This distribution contains:

  • doc — contains documents about Falderal. For the specification of the file format, see doc/Falderal_Literate_Test_Format.markdown. (Note that this specification should not be expected to remain stable through the 0.x version series.) There are other documents in there too.
  • bin/falderal — the reference implementation of Falderal, written in Python and sometimes referred to as "py-falderal". It imports the sources in src/falderal. You don't need to install it; just add the bin directory of this distribution to your $PATH. This implementation is (somewhat) documented in doc/py-falderal.markdown.
  • src — source code for py-falderal.
  • impl/Test.Falderal — a (lagging, and not conformant) implementation of Falderal in Haskell.
  • tests — a set of tests for Falderal itself. (Note that these are not written in Falderal, as that would just be too confusing.)
  • HISTORY.markdown — changelog for releases of Falderal.
  • TODO.markdown — areas where Falderal and its implementations could be improved.

Development

Falderal development is hosted on Bitbucket with a git mirror of the repository on Github.

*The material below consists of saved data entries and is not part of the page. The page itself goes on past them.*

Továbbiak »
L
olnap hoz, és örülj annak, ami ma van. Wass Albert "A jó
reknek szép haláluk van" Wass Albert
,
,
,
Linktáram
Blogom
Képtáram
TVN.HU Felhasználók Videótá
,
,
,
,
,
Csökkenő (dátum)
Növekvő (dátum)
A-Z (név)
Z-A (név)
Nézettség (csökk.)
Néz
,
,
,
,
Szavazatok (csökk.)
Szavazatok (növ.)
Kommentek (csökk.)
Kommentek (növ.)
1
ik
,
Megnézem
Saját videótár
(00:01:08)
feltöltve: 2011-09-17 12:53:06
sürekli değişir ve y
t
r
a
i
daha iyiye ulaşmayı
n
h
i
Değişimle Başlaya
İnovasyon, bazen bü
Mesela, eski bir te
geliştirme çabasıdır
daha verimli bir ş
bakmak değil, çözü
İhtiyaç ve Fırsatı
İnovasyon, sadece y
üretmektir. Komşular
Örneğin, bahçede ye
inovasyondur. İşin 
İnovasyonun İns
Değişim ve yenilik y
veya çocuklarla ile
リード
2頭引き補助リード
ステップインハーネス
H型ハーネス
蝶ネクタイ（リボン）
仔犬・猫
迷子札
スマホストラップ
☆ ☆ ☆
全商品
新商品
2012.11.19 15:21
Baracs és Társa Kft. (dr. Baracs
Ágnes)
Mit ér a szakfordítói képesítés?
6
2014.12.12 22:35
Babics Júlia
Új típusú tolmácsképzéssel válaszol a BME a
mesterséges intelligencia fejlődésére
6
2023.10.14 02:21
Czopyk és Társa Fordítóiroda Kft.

Official release distfiles are available on the Falderal project page at Cat's Eye Technologies.

Projects using Falderal

(NOTE Actually, I'm sure this information can be extracted from Chrysoberyl somehow, so in the future, just link to that here.)

Exanoke, Flobnar, Hev, Iphigeneia, Madison, Pail, Pixley, PL-{GOTO}.NET, Robin, Quylthulg, Velo, and Xoomonk.

Xoomonk, Madison, Velo, and Exanoke are good examples of how a literate test suite can be useful in both describing a programming language through examples and testing that an implementation of the language does not violate the language specification.

Xoomonk, Madison, Velo, and Exanoke are, in fact, exercises in Test-Driven Language Design (TDLD), where the tests were written as part of designing the language, before any attempt at implementation; the others are more like traditional test suites, written after-the-fact.